Evaluating Marketing Influencers for Destinations

Evaluating Marketing Influencers for Destinations

When are evaluating influencers for your destination, don’t assume that a bigger audience is better. If you are looking for engagement, an influencer with a tight-knit and rabid audience could help you achieve your goals better than one with a bigger but less enthusiastic group. Remember, people trust those that they know. By going smaller you can be very specific with the selected audience and personalized messages that resonate.

Five Criteria for Evaluating Influencers

Actually selecting influencers to partner with can be one of the most subjective and confusing parts of the process.
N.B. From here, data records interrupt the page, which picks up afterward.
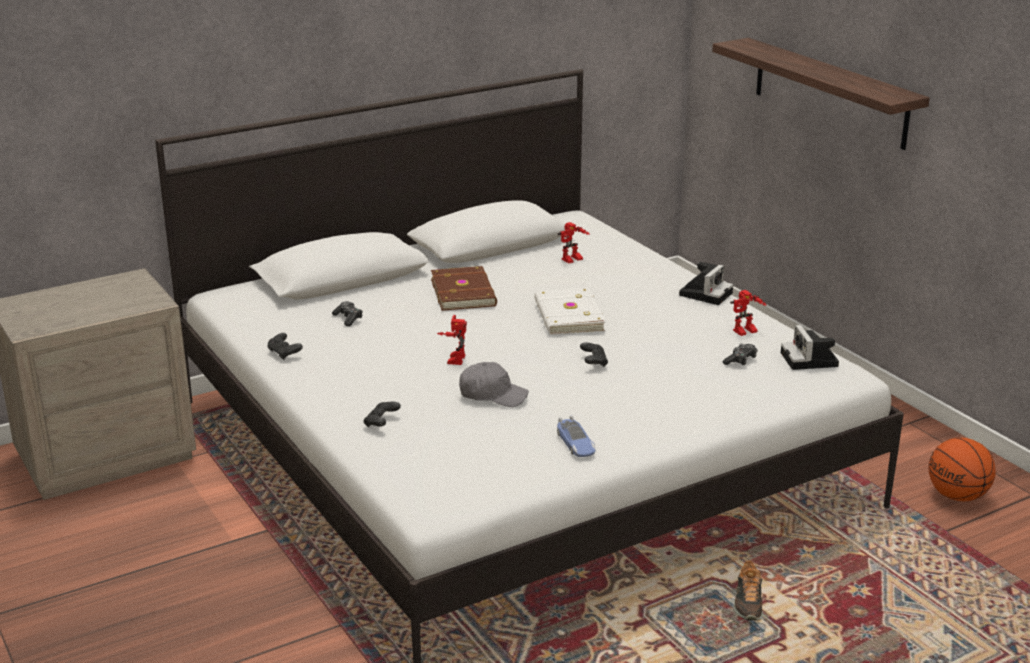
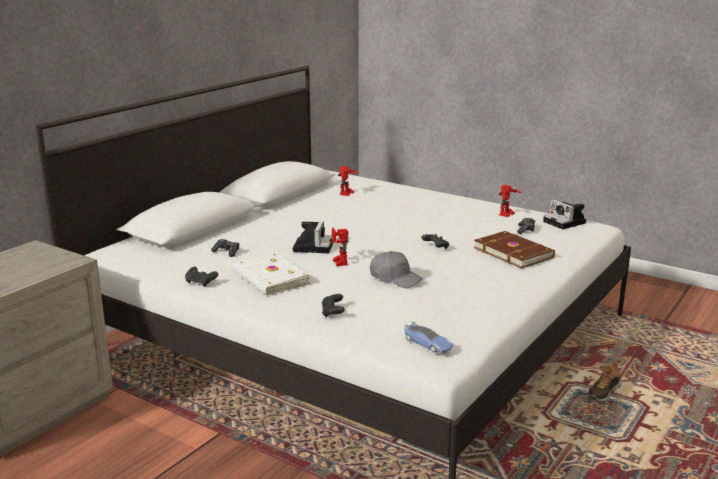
camera: 25 degrees left, 5 degrees down
(464, 292) = (295, 222): brown book -> brown book (513, 252)
(493, 395) = (395, 278): grey cap -> grey cap turned 45 degrees clockwise
(567, 316) = (385, 224): white book -> white book (270, 278)
(575, 443) = (487, 296): toy car -> toy car (428, 343)
(706, 293) = (456, 198): camera -> camera (313, 246)
(748, 603) = (603, 392): shoe -> shoe turned 60 degrees clockwise
(829, 92) = (486, 61): shelf -> none
(957, 496) = (649, 301): basketball -> none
After all, there are more than 330 million active Twitter users and 800 million Instagram users—only a small percentage of those are viable influencers for your audience. Consider the following when evaluating influencers.
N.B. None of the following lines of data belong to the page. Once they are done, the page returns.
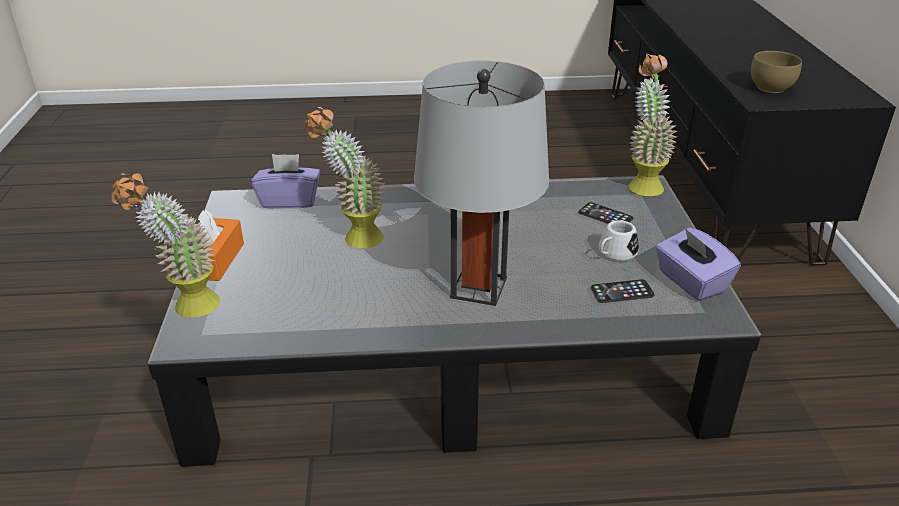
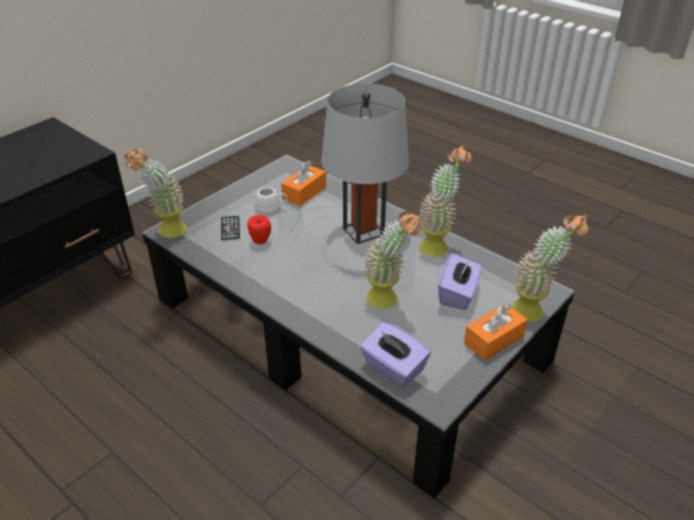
camera: 135 degrees left, 5 degrees up
(373, 322) = (438, 244): none -> potted plant
(556, 221) = (260, 241): none -> apple
(622, 292) = (304, 193): phone -> orange tissue box
(691, 282) = (268, 180): purple tissue box -> purple tissue box (458, 294)
(772, 88) = (58, 156): brown bowl -> none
  1. Relevance and Style – First and foremost, the connection has to make sense and be a natural fit for both you and the influencer. That includes from a tone and visual style where appropriate. Think of it this way: would you naturally associate together? If not, pass.
  2. Engagement – Does the influencer have two-way interactions with followers as peers? Are they leading a tribe from on high with one-way communication? Consider your goals and what you need for your brand.
  3. Frequency – How often do they post? Is it infrequent but high-value, or a raging stream force of nature? Consider how your content will look to the audience and how much attention it is likely to receive.
  4. Authenticity – Will the influencer’s audience believe the connection? As Convince and Convert have noted, often those “who have a smaller ratio of sponsored content tend to be more trusted and appear more authentic. Personal stories that include a genuine use or mention of a product, service, or brand are more trusted than straight product reviews.”
  5. Cross-platform – While some influencers concentrate on one platform, many have multiple outlets, multiplying your exposure. Influencer marketing third-party standardized measurement company SYLO found that YouTube videos that were cross-promoted scored 47% higher in their measurements than those that weren’t.

Create a shortlist and dig into their background. You need to know their history with their audience and opinions, in addition to what their experience has been with other brands. Once the post is out there, you’re ultimately responsible because it’s your brand on the line.